Historically, the mill at Brunswick’s No. 12 mine has been complicated. Recoveries were low and costs were high, mainly as a result of the large amount of steam used in the process. In 1984, the company rented the pilot plant at Lakefield Research in Peterborough, Ont., and in three months a new flowsheet was designed. That simplified design knocked two to three dollars off each tonne of ore treated. “But the mill still does not work, metallurgically, as we’d like it to,” Martin says.

One change in the flowsheet was to pump the high-grade portion of the copper-lead rougher concentrate straight to the second cleaner, instead of regrinding all the cleaner feed. This has been so successful that the company is looking to apply the same strategy to other lead and zinc circuits.
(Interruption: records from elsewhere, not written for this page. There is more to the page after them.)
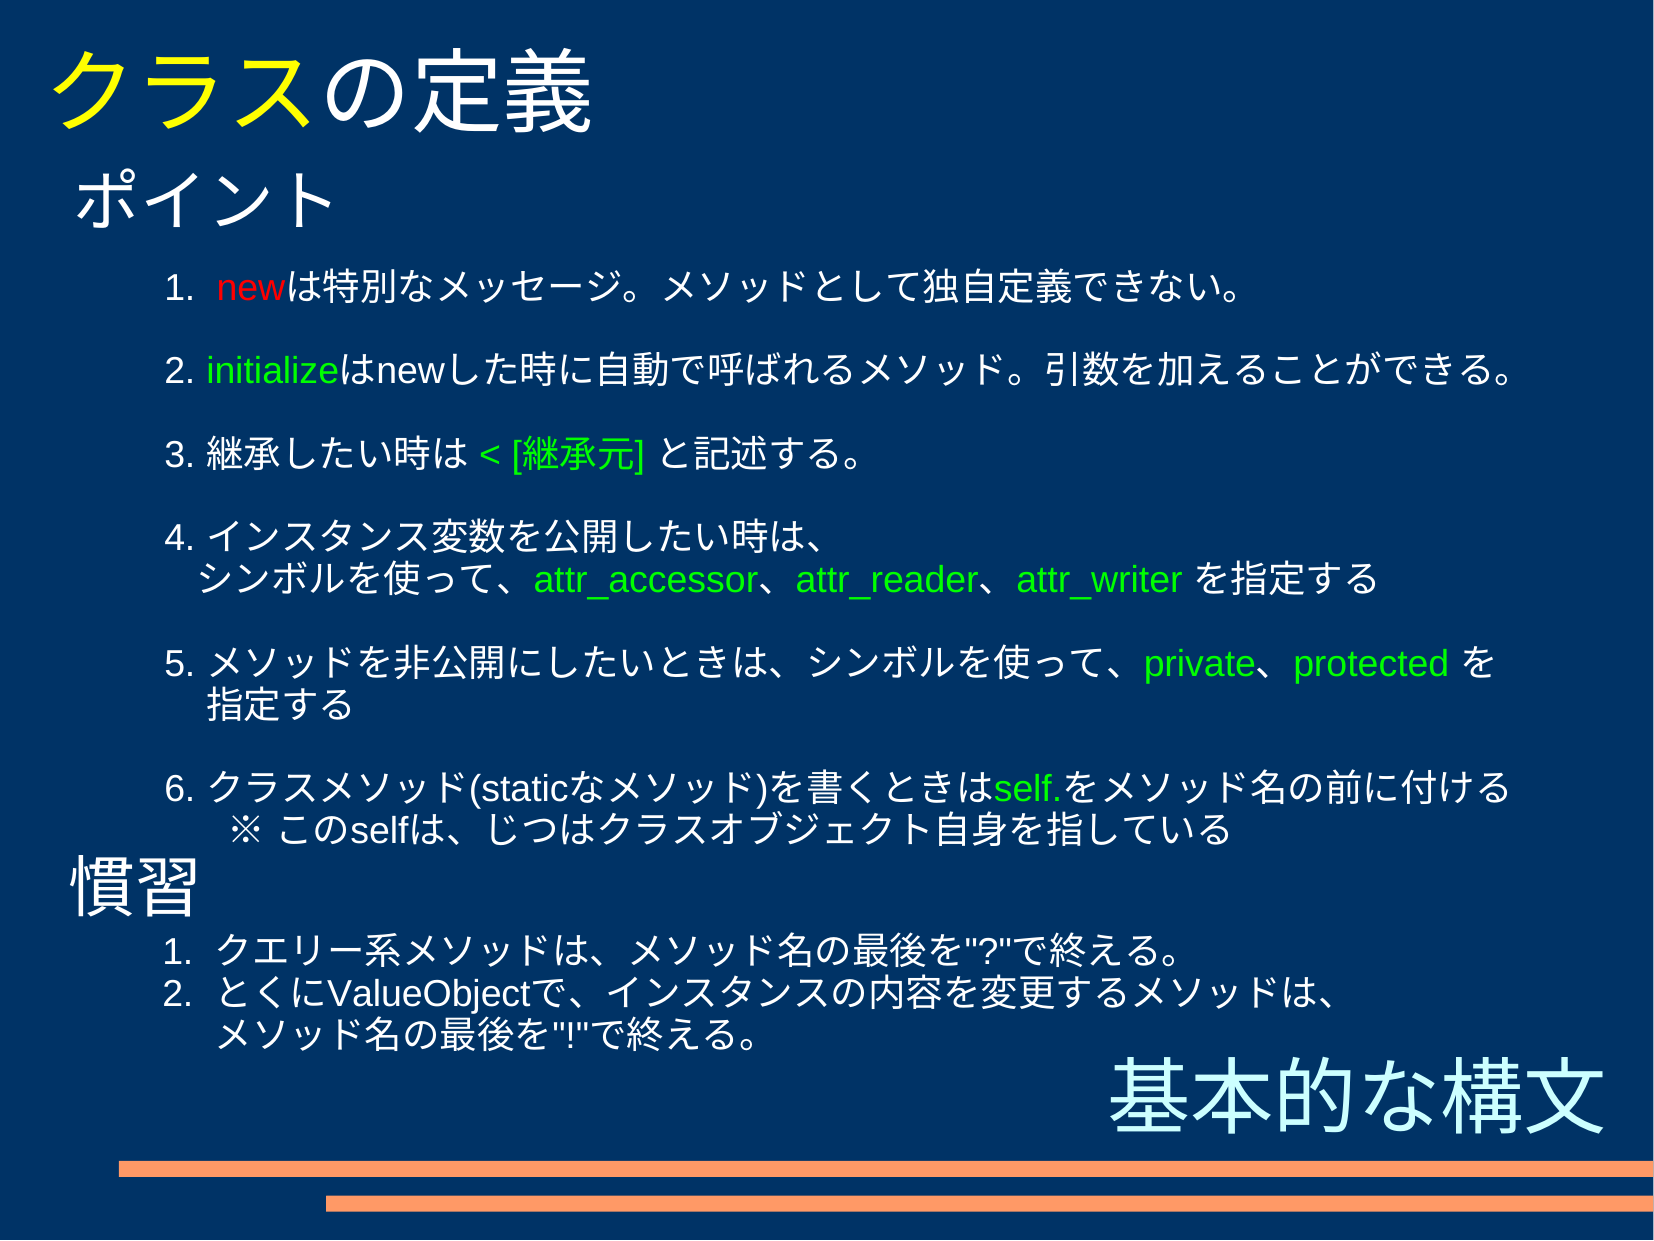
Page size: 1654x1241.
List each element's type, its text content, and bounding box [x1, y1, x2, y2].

text_box 基本的な構文 [1134, 1081, 1164, 1086]
text_box 1. クエリー系メソッドは、メソッド名の最後を"?"で終える。 2. とくにValueObjectで、インスタンスの内容を変更するメソッドは、 メソッド名の最後を"!"で終える。 [147, 921, 1654, 1063]
text_box 基本的な構文 [1547, 1077, 1582, 1106]
text_box 1. newは特別なメッセージ。メソッドとして独自定義できない。 2. initializeはnewした時に自動で呼ばれるメソッド。引数を加えることができる。 3. 継承したい時は < [継承元] と記述する。 4. インスタンス変数を公開したい時は、 シンボルを使って、attr_accessor、attr_reader、attr_writer を指定する 5. メソッドを非公開にしたいときは、シンボルを使って、private、protected を 指定する 6. クラスメソッド(staticなメソッド)を書くときはself.をメソッド名の前に付ける ※ このselfは、じつはクラスオブジェクト自身を指している [118, 256, 1625, 833]
text_box 基本的な構文 [1286, 1099, 1303, 1119]
text_box 基本的な構文 [1134, 1091, 1164, 1097]
text_box 基本的な構文 [1092, 1063, 1647, 1138]
text_box 慣習 [53, 839, 414, 922]
text_box ポイント [59, 153, 419, 236]
text_box クラスの定義 [29, 29, 916, 137]
text_box 基本的な構文 [1134, 1070, 1164, 1076]
text_box 基本的な構文 [1286, 1076, 1303, 1094]
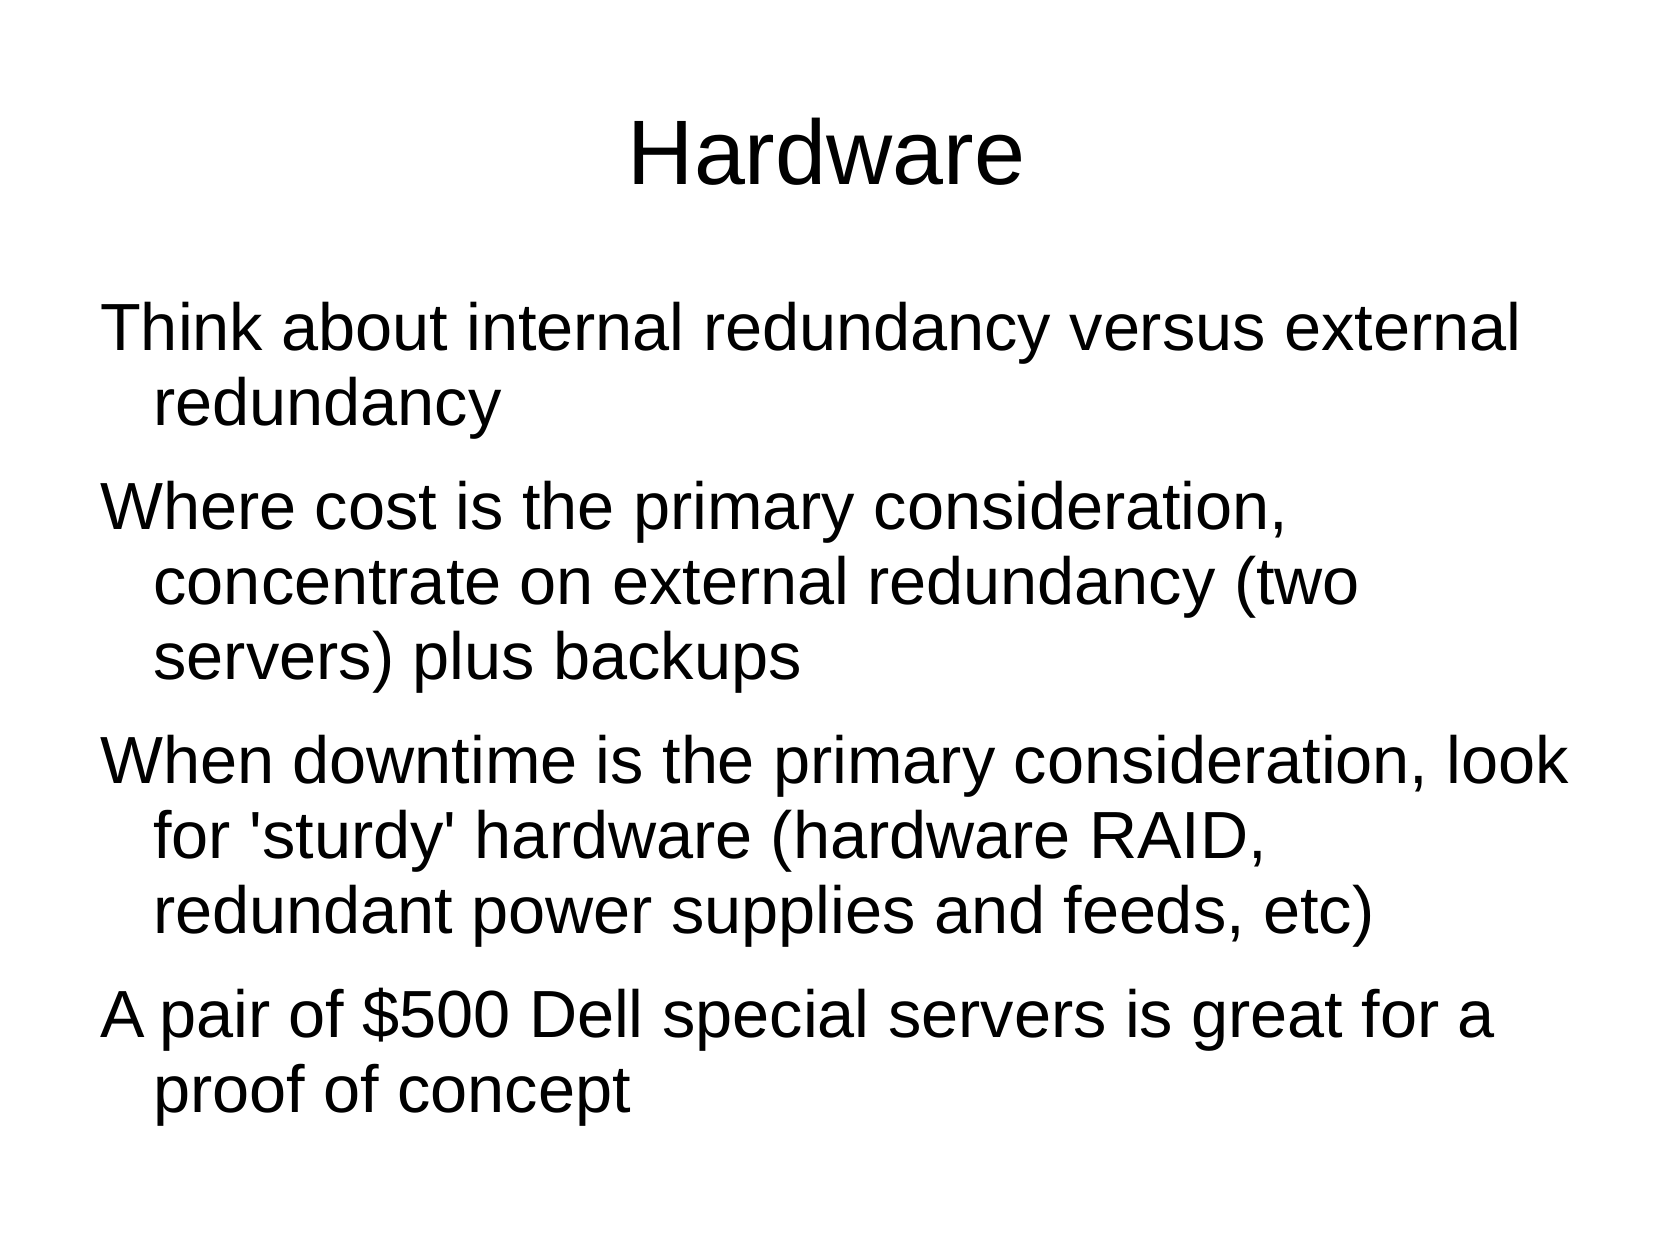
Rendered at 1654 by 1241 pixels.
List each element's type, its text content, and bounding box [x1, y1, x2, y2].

list Think about internal redundancy versus external redundancy Where cost is the primary consideration, concentrate on external redundancy (two servers) plus backups When downtime is the primary consideration, look for 'sturdy' hardware (hardware RAID, redundant power supplies and feeds, etc) A pair of $500 Dell special servers is great for a proof of concept [82, 290, 1571, 1127]
title Hardware [82, 56, 1571, 250]
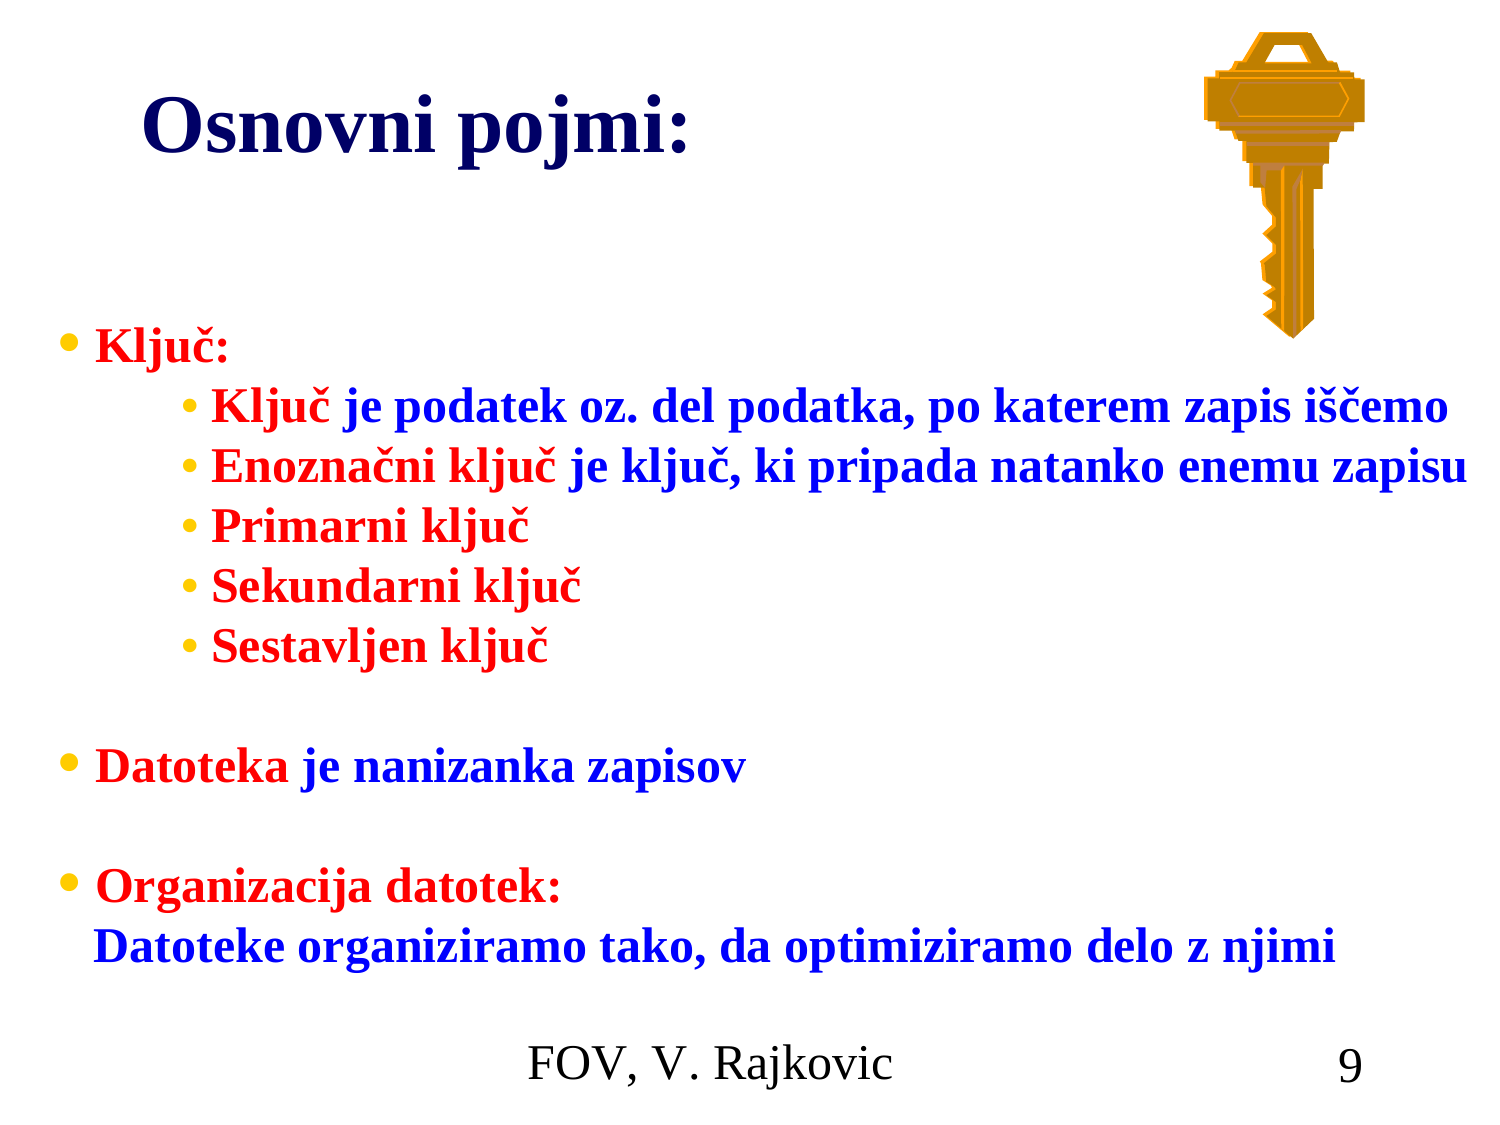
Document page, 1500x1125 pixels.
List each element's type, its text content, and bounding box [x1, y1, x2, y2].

text_box Osnovni pojmi: [125, 62, 709, 178]
picture [1204, 32, 1366, 339]
text_box Ključ: • Ključ je podatek oz. del podatka, po katerem zapis iščemo • Enoznačni ključ je ključ, ki pripada natanko enemu zapisu • Primarni ključ • Sekundarni ključ • Sestavljen ključ Datoteka je nanizanka zapisov Organizacija datotek: Datoteke organiziramo tako, da optimiziramo delo z njimi [41, 304, 1484, 981]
The Brunswick mill produces four concentrates by selective flotation — a zinc, a lead, a copper and a bulk (combined lead/zinc) concentrate. Total payable recoveries are 82% for zinc, 64.5% for lead, 57% for copper and 56.5% for silver. Milling costs account for about one-third the total cost of treating ore at Brunswick. In 1988, milling costs were about $13 per tonne of ore treated.

A detailed mineralogical look at the mill by the Research and Productivity Council of New Brunswick has revealed that the company is grinding its ore too fine in some cases. “We’ve had to back off and discuss how we can avoid this over-grinding,” Martin says. It may involve some additional screening in the crushing circuit. Automation of the crushing circuit should help too. “Since the Brunswick ore is very fine-grained and relatively high-grade, extensive regrinding of various flotation products is required to obtain the desired liberation. The final products at Brunswick typically exceed 90% minus 37 microns and, hence, 30% of the grinding power available at Brunswick is used for regrinding,” Martin says.